John Dalton physics Illustration of Atomic theory

Atomic theory

invisible & irreducible atoms remained controversial since Democritus in the fifth century until John Dalton seeing that common chemical processes produced elements in fixed proportions— so much hydrogen per oxygen in water so much oxygen per carbon in carbon dioxide claimed that chemical elements are made of atoms atoms of the same element have the same weight atoms of different elements have different weights atoms combine in only small whole-number ratios to form molecules (which he called “compound atoms”) and atoms cannot be created or destroyed (by chemical processes).


hydrogen (a circle with a dot in the center) Describing atoms as spherical bodies, Dalton proposed a uniform notation for atoms and molecules —each a circle containing a letter or decoration.
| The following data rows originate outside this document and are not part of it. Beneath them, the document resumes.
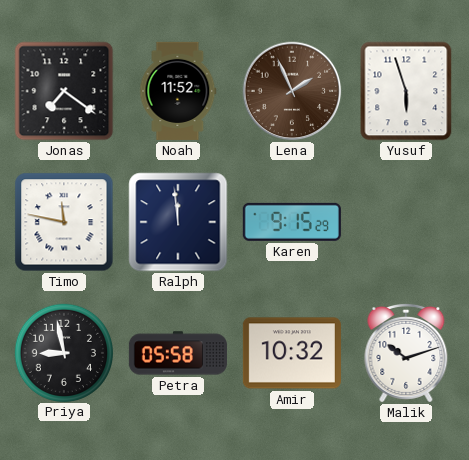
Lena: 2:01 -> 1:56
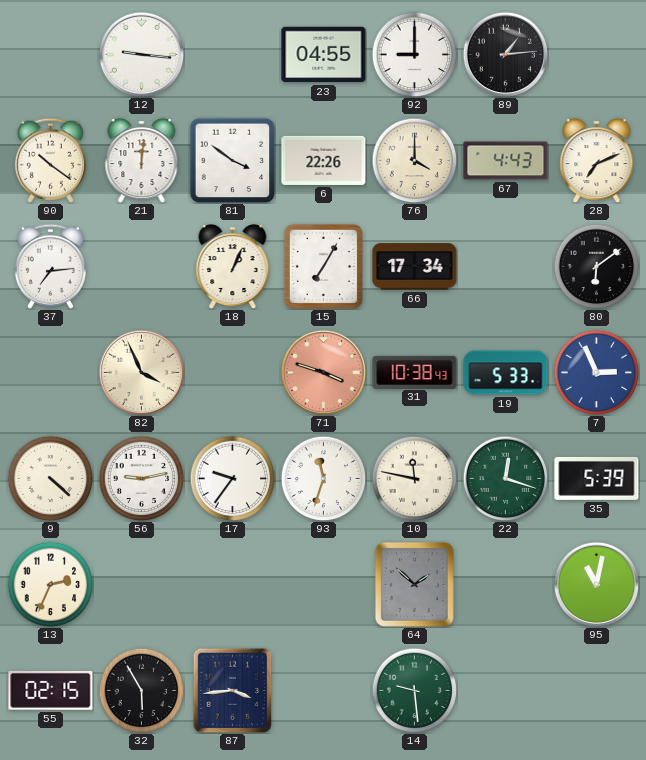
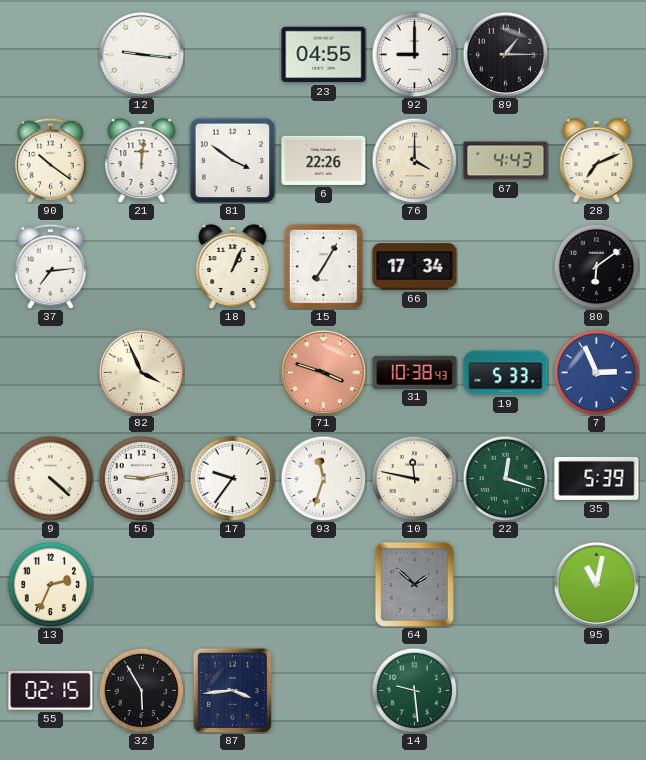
89: 1:14 -> 1:15
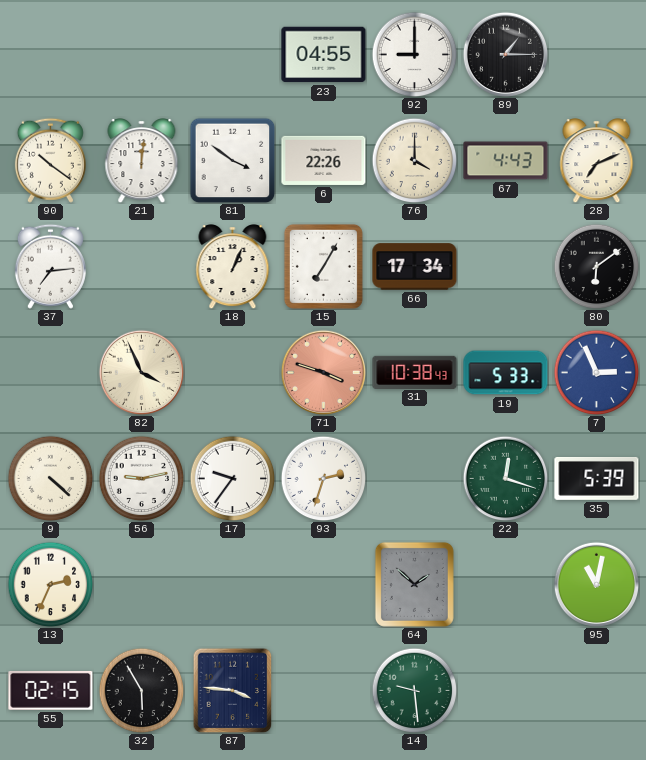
12: 9:16 -> none
93: 11:33 -> 2:33
10: 11:47 -> none
87: 3:44 -> 3:46
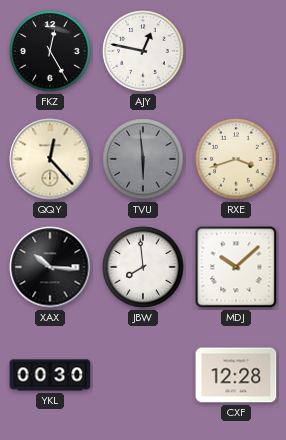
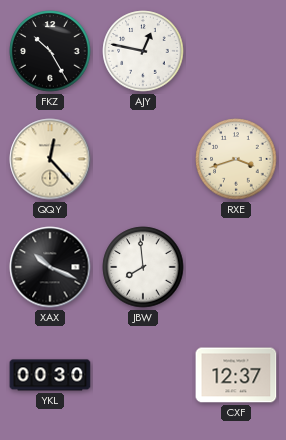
FKZ: 12:25 -> 10:25
TVU: 5:59 -> none
XAX: 10:16 -> 10:19
MDJ: 10:08 -> none
CXF: 12:28 -> 12:37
These circles formed an alphabet which chemists could use to spell more complex compounds. His circle for hydrogen contained a dot— same as the Egyptian hieroglyph for the sun, ‘ra,’ which had not yet been decyphered.


If an atom cannot be destroyed, then these are not atoms— lives, families, languages, tribes, happiness, peace of mind, faith, belief, hope. If I were to symbolize my love with a plus-sign and put that sign in a circle, then I would be trying to say my love cannot be destroyed.

Before we had atomic force microscopes, the existence of atoms and molecules had to be deduced from chemical experiments.

Dalton was the first to assemble the evidence into a complete theory, and the first to prepare a table of the atomic weights of known elements and molecules. As a poet, I am impressed that he invented an alphabet to symbolize the elements and molecules. These are more interesting and artistic than the two-letter chemical symbols based on the Greek that we use today.

My editorial insertion is the parenthetical “(by chemical processes)” in the list of Dalton’s claims, since we know now that an atom may be destroyed.

Around 1787, Dalton rediscovered George Hadley’s theory about trade winds. In 1801 he published a book on English grammar. Dalton suffered a less common form of color-blindness, deuteranopia, and was the first to describe and explain color blindness, proposing that it was due to a discoloration of the liquid medium of the eyeball, which was wrong. In his honor color blindness is sometimes called Daltonism, and the unit of atomic mass the dalton.